**SUPPLIED TEXT:**

::::::::

Evolutionary dynamics of the kinetochore network in eukaryotes as revealed by comparative genomics.

TLDR: The resulting ortholog sets imply that the last eukaryotic common ancestor (LECA) possessed a complex kinetochore and highlight that current‐day Kinetochores differ substantially, as illustrated with the RZZ complex, TRIP13, the MCC, and some nuclear pore proteins.

Abstract: During eukaryotic cell division, the sister chromatids of duplicated chromosomes are pulled apart by microtubules, which connect via kinetochores. The kinetochore is a multiprotein structure that links centromeres to microtubules, and that emits molecular signals in order to safeguard the equal distribution of duplicated chromosomes over daughter cells. Although microtubule-mediated chromosome segregation is evolutionary conserved, kinetochore compositions seem to have diverged. To systematically inventory kinetochore diversity and to reconstruct its evolution, we determined orthologs of 70 kinetochore proteins in 90 phylogenetically diverse eukaryotes. The resulting ortholog sets imply that the last eukaryotic common ancestor (LECA) possessed a complex kinetochore and highlight that current-day kinetochores differ substantially. These kinetochores diverged through gene loss, duplication, and, less frequently, invention and displacement. Various kinetochore components co-evolved with one another, albeit in different manners. These co-evolutionary patterns improve our understanding of kinetochore function and evolution, which we illustrated with the RZZ complex, TRIP13, the MCC, and some nuclear pore proteins. The extensive diversity of kinetochore compositions in eukaryotes poses numerous questions regarding evolutionary flexibility of essential cellular functions.

::::::::

**DATASET EXTRACT:**

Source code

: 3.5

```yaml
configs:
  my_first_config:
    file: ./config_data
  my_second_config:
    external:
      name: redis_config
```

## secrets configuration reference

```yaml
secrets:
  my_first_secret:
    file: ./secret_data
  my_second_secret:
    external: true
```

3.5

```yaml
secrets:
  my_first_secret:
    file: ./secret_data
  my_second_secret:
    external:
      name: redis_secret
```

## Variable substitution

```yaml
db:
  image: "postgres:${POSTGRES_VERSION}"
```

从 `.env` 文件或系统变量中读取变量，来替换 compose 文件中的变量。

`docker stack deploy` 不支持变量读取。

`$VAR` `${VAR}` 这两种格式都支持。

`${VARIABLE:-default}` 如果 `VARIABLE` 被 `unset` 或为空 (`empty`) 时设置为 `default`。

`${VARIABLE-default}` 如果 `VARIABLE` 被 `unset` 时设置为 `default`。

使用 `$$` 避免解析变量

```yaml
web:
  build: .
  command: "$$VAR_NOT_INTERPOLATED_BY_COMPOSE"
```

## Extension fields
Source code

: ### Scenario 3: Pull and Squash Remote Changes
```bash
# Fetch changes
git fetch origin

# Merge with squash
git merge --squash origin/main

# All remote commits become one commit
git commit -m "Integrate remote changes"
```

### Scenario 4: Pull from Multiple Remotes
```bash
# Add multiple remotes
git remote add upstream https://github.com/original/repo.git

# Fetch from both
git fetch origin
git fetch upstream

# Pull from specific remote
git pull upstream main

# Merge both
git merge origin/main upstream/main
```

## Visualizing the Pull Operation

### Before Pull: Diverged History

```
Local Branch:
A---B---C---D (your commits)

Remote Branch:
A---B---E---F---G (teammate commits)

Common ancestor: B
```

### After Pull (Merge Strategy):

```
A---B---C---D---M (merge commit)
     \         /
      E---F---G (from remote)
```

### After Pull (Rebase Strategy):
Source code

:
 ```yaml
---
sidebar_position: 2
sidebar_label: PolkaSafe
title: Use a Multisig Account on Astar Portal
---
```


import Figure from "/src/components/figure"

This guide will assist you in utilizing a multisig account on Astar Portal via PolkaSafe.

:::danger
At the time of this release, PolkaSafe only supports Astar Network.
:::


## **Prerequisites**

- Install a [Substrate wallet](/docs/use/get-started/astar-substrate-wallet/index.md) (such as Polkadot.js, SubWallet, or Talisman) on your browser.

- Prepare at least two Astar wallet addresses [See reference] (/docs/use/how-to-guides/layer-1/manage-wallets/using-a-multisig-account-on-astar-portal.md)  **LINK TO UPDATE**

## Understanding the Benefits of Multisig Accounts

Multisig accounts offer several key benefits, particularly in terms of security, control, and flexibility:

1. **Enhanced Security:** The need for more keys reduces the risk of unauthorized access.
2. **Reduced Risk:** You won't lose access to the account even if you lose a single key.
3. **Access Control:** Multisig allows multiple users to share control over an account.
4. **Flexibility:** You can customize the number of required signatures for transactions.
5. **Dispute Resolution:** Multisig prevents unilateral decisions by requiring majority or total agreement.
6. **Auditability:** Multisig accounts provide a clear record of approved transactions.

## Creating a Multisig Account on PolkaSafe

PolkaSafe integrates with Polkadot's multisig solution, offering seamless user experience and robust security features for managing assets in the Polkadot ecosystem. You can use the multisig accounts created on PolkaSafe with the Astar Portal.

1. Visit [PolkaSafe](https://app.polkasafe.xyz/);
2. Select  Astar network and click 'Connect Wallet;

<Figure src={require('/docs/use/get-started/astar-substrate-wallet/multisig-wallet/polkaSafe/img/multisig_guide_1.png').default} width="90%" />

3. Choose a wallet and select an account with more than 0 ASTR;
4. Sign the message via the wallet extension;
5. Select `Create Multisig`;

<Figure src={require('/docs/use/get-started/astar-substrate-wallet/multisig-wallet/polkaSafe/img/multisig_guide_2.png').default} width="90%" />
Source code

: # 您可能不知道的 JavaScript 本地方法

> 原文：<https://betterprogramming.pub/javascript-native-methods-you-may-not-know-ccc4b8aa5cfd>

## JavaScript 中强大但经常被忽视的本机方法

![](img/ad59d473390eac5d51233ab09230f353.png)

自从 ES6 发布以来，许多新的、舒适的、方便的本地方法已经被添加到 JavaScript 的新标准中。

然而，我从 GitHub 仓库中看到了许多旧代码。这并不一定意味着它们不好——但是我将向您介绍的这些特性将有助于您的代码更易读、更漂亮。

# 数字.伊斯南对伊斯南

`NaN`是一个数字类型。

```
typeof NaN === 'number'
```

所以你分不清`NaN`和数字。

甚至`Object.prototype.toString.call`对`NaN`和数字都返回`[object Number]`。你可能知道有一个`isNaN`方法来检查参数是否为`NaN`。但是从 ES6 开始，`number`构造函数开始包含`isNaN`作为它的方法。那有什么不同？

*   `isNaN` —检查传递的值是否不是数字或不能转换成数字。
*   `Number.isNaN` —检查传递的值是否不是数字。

::::::::

**DIRECTIONS:** Name every process the kinetochore evolution abstract gives for how kinetochores diverged.

**WRITTEN ANSWER:** Gene loss, duplication, invention, and displacement.